Smart 401(k) Investing

Investing Strategies

 

Diversification


Once you’ve determined the percentage you’re allocating to an asset class, you must decide how to invest the money that percentage represents.

For example, if you’re assigning 60% of your contribution to equities, and your 401(k) offers eight equity funds, you must decide which funds to use and whether to emphasize one rather than another or put money equally into each of your choices. There are no fixed rules for what’s best.
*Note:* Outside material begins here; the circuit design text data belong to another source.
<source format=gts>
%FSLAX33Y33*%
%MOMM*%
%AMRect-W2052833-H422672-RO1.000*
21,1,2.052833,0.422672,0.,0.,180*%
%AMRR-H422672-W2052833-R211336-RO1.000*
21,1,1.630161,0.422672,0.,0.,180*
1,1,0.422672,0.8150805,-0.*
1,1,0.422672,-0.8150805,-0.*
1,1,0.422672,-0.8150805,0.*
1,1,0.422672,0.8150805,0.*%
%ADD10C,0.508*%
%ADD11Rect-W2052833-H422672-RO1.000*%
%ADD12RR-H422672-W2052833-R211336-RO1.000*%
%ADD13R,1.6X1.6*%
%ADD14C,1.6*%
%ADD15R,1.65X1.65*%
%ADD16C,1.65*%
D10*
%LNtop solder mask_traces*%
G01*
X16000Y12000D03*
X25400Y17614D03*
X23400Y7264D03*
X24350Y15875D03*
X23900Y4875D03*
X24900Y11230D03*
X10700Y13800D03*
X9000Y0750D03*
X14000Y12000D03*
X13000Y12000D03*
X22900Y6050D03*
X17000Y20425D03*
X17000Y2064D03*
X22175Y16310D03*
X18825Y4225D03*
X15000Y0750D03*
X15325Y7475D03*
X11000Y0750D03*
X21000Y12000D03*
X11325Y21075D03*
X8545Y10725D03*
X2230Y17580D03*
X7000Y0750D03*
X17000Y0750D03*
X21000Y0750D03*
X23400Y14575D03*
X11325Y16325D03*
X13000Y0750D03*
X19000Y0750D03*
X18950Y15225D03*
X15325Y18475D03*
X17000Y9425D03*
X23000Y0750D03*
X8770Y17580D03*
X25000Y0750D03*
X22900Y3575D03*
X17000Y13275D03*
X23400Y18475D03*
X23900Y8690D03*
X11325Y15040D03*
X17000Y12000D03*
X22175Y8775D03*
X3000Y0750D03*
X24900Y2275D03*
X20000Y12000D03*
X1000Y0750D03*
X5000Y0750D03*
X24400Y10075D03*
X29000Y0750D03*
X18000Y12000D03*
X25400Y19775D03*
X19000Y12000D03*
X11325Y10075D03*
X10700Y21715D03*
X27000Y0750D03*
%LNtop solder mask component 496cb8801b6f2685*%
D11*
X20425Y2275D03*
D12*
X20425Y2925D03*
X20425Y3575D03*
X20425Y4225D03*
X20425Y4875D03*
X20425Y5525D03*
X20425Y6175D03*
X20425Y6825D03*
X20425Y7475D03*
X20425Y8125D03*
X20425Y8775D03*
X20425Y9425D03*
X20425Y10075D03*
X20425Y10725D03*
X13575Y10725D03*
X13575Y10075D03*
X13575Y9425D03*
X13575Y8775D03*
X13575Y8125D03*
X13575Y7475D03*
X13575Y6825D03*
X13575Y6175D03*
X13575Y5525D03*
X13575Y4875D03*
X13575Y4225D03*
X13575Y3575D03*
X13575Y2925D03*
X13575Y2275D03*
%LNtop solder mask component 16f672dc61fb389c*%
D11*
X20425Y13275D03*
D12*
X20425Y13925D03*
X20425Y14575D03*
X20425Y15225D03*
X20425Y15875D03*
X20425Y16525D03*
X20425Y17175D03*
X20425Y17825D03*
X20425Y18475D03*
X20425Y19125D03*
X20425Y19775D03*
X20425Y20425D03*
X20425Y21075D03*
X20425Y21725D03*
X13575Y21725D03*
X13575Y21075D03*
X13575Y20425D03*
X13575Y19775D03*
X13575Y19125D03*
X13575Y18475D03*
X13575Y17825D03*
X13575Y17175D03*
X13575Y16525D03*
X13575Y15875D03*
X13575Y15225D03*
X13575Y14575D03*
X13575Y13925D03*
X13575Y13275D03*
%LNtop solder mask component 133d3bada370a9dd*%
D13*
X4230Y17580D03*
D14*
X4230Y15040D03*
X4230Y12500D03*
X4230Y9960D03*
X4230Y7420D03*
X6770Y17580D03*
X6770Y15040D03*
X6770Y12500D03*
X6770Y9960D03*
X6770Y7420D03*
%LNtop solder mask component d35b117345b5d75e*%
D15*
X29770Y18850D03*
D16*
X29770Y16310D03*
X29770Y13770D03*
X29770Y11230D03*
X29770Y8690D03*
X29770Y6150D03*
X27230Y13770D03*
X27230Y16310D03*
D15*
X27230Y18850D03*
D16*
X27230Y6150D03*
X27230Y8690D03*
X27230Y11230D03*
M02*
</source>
The key is to identify funds that invest in different segments of the equity market: large companies, small companies, companies that seem poised for growth, and those that are ready to make a comeback. You might also consider an index fund, a balanced fund, or a fund that invests internationally. That way, you’re in a better position to benefit from whichever of those segments of the market is performing best. Then follow the same approach for choosing bond funds, though you are likely to discover there are fewer of them in your plan.
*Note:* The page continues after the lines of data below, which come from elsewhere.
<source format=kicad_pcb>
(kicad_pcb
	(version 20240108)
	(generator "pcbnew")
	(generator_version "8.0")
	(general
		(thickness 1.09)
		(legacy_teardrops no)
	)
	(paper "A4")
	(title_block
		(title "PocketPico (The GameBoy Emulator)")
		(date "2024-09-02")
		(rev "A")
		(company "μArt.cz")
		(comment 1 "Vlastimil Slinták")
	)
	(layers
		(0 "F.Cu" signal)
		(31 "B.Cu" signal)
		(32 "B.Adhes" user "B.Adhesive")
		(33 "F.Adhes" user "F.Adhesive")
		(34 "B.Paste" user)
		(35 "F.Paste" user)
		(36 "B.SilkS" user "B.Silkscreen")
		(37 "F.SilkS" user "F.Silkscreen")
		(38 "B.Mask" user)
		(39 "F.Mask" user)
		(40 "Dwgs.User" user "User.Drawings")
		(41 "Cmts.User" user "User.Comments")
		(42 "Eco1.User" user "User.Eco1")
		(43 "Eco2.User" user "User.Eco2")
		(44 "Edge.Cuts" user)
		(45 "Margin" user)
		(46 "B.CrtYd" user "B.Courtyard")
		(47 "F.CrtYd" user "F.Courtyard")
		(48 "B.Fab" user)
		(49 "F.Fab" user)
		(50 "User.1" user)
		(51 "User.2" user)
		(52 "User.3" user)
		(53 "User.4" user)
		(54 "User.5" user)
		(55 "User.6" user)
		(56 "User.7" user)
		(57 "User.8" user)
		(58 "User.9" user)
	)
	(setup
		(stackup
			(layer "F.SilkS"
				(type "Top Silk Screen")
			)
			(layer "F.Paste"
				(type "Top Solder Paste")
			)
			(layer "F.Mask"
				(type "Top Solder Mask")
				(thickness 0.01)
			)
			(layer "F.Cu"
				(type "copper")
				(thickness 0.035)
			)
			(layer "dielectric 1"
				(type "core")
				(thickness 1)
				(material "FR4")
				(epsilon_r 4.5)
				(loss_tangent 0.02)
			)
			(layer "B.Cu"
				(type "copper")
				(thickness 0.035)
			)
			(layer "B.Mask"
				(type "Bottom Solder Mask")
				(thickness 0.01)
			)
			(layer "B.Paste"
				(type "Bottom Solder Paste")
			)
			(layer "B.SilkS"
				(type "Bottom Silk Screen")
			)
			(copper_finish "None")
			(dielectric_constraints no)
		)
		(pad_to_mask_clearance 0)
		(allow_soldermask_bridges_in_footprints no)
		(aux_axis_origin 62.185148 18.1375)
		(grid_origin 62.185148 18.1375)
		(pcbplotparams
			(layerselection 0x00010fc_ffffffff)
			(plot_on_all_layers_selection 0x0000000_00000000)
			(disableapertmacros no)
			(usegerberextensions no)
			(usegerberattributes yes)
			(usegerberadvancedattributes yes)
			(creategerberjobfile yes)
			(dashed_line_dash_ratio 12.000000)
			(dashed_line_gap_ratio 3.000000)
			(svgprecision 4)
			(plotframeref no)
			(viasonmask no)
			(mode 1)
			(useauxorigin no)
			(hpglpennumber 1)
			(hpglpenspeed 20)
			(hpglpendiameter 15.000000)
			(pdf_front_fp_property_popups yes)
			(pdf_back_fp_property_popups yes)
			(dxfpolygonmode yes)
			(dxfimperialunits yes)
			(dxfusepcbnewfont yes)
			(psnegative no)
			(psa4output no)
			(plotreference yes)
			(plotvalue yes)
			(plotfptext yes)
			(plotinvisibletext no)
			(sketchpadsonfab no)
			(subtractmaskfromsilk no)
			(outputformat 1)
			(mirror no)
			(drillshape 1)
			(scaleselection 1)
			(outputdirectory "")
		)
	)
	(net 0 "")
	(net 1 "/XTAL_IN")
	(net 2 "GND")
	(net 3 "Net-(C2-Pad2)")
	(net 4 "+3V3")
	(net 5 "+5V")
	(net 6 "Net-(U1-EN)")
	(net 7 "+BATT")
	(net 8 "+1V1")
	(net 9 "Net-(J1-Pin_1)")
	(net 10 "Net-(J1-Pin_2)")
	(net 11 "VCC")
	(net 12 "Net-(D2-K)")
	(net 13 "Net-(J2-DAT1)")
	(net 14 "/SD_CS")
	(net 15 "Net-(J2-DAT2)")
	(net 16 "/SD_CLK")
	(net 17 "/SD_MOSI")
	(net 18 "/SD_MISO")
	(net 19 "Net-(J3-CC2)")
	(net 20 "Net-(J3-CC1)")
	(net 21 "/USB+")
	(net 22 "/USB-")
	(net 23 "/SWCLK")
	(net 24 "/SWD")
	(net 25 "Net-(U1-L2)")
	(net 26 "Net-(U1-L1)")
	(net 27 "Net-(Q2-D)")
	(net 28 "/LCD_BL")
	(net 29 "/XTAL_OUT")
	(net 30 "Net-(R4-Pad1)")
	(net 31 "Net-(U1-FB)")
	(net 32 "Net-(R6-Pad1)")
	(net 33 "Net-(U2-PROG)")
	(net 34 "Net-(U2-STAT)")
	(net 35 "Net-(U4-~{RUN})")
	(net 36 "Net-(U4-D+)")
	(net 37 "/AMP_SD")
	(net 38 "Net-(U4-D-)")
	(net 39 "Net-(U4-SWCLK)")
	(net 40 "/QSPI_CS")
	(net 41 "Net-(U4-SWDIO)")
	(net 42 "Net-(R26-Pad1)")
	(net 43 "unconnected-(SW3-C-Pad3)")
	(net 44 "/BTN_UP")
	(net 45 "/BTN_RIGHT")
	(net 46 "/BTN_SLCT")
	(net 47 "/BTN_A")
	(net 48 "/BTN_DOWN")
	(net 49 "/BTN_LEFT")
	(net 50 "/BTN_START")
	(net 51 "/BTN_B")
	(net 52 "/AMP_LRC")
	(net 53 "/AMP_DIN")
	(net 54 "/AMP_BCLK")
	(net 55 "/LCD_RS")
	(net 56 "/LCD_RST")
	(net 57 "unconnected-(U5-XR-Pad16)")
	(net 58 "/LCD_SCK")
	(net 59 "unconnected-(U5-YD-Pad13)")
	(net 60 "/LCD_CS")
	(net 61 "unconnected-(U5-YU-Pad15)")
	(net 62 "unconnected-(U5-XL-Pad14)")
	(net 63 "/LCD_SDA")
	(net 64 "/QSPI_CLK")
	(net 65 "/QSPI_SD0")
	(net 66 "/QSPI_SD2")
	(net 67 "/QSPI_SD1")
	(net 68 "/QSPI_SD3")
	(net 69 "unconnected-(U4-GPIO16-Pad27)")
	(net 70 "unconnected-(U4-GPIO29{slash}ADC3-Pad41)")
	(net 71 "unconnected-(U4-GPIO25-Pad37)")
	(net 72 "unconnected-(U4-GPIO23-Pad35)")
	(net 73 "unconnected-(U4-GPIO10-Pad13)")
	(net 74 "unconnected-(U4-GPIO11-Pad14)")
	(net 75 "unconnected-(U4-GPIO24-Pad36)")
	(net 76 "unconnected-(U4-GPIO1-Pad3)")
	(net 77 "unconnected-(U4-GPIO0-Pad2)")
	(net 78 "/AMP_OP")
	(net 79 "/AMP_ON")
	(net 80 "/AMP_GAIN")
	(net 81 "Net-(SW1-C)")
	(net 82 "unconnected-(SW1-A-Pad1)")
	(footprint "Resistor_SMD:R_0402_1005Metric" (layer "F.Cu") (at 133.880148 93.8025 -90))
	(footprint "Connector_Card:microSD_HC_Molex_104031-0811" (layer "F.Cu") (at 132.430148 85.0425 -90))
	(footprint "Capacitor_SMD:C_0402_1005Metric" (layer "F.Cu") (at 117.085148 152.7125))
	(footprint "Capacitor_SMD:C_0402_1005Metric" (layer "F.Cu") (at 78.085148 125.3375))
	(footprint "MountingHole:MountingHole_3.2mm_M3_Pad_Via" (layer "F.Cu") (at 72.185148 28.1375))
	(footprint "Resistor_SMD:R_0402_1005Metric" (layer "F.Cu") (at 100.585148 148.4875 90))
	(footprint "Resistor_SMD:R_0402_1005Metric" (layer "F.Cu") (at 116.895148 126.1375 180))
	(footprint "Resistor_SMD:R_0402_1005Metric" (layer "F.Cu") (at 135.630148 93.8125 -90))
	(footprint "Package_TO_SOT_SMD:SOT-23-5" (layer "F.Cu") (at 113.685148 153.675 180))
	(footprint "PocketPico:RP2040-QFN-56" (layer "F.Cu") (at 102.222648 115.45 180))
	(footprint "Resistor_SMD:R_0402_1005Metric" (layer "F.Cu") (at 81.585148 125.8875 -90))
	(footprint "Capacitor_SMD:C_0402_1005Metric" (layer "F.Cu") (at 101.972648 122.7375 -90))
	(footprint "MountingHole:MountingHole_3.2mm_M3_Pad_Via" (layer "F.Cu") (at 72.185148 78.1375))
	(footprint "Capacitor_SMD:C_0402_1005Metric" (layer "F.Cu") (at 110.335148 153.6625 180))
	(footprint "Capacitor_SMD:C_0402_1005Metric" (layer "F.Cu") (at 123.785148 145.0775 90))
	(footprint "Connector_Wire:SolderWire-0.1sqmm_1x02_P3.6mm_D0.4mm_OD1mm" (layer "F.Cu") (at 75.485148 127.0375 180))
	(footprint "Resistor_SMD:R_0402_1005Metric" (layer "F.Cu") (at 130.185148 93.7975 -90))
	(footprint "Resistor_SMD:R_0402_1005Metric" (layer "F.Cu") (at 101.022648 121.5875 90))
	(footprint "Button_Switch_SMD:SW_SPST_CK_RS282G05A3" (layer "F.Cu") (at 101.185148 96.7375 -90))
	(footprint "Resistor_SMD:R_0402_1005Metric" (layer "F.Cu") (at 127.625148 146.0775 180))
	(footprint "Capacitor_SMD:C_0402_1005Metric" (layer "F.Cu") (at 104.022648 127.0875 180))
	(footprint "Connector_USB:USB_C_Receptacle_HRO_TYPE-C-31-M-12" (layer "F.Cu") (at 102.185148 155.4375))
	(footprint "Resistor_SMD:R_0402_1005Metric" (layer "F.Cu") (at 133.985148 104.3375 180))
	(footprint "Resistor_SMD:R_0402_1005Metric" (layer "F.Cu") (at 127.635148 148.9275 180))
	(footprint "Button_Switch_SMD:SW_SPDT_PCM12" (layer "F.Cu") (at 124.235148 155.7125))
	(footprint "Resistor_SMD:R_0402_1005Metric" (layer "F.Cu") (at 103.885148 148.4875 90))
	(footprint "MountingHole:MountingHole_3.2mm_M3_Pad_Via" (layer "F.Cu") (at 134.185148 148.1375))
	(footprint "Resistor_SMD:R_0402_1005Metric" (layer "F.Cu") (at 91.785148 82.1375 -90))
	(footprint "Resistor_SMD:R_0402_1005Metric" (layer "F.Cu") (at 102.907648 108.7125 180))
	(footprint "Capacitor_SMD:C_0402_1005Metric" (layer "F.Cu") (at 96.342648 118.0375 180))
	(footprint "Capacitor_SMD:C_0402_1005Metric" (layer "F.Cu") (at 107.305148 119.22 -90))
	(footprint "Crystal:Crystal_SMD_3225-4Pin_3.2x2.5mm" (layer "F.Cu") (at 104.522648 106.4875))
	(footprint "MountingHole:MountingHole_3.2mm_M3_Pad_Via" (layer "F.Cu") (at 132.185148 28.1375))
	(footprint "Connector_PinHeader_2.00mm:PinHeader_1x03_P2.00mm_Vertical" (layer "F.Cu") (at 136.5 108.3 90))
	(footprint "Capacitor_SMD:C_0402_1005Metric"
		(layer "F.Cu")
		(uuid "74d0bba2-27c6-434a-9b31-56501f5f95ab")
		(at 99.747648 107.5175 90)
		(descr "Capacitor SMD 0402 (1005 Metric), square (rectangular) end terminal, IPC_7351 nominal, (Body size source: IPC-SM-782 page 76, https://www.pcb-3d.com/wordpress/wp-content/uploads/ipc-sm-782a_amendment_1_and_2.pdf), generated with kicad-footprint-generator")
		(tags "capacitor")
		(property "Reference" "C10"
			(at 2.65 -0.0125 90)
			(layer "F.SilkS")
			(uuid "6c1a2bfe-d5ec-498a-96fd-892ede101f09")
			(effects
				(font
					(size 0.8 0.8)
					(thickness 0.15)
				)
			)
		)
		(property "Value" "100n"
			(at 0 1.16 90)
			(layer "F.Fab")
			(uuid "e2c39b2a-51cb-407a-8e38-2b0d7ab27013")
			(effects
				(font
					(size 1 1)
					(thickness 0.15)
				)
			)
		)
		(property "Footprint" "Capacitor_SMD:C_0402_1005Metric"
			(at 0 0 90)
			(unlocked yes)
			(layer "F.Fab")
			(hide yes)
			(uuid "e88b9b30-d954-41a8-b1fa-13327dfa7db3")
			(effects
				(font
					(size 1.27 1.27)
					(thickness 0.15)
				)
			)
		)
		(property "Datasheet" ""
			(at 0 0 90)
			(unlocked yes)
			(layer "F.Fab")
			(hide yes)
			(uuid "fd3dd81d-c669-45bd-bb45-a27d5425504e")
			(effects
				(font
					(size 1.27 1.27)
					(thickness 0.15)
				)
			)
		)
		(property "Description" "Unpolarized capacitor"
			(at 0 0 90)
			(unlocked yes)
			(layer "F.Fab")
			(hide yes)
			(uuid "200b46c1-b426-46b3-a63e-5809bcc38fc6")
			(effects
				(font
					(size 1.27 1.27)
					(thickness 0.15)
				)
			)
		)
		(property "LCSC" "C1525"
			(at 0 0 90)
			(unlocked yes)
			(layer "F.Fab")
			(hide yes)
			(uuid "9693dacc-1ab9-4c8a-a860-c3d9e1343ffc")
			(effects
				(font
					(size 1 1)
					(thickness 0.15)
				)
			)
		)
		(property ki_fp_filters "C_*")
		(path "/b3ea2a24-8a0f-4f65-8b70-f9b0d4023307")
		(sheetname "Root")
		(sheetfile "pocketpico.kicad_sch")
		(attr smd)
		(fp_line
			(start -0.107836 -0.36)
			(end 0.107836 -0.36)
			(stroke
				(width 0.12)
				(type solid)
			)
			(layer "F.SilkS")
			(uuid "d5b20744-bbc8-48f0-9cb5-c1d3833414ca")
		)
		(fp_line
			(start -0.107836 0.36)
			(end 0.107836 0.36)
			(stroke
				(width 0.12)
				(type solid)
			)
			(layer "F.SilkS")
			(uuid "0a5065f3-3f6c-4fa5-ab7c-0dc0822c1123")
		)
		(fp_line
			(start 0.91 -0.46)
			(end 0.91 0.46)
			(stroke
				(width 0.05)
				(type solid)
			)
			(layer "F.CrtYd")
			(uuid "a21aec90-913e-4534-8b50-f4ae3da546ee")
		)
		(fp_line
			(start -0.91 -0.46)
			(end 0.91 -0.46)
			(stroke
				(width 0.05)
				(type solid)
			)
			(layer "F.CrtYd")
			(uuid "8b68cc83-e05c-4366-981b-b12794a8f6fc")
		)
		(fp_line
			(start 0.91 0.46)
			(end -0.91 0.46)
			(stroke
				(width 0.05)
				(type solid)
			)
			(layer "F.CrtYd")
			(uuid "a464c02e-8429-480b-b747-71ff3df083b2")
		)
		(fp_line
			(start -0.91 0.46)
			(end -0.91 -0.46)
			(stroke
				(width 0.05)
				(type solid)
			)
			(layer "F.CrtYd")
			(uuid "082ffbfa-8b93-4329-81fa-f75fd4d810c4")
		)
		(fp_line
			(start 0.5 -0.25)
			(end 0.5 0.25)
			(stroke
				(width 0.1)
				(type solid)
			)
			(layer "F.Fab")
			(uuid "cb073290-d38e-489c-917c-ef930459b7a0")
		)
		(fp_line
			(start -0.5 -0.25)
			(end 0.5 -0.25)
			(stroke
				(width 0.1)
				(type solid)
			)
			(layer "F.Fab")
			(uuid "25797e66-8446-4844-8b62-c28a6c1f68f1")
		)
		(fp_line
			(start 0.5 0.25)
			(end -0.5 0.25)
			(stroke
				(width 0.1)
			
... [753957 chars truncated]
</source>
You won’t necessarily want to use all the funds your plan offers. There’s little benefit to owning two funds that invest similarly, as two large-cap growth funds might, since owning the two provides no additional diversification. In fact, it can be as counterproductive to over-diversify as it is to put all your money into just one or two investments. The problem with spreading yourself too thin is that relatively little money goes into each fund, making it harder to accumulate a substantial account value.



What’s in a Name?

While a fund’s name is often a useful clue to its investment style, don’t take it at face value. Look at the fund’s prospectus using the EDGAR database on the SEC Web site, and check to see how the fund is classified by research companies. If a fund with "Small company" in its name has substantial investments in medium- and large-sized companies, it may not have all the diversification you’re seeking when you buy it.